● Your goal
Which lines of the data contain the string "nose"? Show each of them.

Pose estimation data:
****
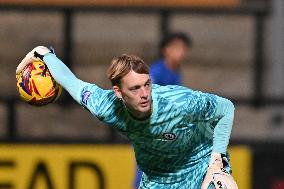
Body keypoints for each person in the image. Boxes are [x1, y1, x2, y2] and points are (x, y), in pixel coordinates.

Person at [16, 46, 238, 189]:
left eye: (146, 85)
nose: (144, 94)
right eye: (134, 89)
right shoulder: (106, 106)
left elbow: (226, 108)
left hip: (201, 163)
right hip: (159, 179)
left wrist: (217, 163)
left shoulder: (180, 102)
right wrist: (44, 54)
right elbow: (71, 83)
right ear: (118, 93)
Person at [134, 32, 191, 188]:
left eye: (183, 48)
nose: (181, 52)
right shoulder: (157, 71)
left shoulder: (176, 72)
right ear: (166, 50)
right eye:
****
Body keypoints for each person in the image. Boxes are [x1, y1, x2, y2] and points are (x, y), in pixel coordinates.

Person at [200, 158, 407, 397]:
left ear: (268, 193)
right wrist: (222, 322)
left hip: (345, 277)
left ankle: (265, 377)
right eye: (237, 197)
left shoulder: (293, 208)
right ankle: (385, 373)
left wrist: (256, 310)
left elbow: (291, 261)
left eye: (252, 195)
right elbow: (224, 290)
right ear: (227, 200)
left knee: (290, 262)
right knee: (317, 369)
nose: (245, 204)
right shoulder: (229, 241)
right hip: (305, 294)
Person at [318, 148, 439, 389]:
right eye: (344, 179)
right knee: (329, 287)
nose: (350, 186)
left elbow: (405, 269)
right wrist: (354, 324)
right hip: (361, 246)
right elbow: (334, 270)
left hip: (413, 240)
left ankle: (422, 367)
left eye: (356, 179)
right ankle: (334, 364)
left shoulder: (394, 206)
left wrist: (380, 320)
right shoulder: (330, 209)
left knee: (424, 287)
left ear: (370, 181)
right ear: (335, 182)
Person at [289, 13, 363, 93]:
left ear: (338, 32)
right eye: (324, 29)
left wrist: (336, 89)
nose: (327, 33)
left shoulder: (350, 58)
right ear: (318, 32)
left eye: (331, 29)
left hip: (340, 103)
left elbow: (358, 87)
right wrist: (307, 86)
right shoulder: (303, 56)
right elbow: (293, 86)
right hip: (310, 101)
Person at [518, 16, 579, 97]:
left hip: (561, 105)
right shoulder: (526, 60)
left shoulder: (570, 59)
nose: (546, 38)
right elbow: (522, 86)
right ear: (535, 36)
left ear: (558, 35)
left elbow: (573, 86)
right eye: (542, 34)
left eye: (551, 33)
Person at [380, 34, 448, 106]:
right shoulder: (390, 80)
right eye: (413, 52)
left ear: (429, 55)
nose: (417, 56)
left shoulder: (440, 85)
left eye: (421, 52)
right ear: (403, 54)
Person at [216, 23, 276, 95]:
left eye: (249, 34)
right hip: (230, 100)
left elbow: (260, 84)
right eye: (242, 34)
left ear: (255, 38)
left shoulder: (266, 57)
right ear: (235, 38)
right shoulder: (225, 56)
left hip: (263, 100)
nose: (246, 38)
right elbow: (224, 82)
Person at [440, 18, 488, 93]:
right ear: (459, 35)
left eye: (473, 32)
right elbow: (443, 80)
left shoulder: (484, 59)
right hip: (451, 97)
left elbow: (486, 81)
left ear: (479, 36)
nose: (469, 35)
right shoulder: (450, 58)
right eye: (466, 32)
****
● Written response
nose: (144, 94)
nose: (181, 52)
nose: (245, 204)
nose: (350, 186)
nose: (327, 33)
nose: (546, 38)
nose: (417, 56)
nose: (246, 38)
nose: (469, 35)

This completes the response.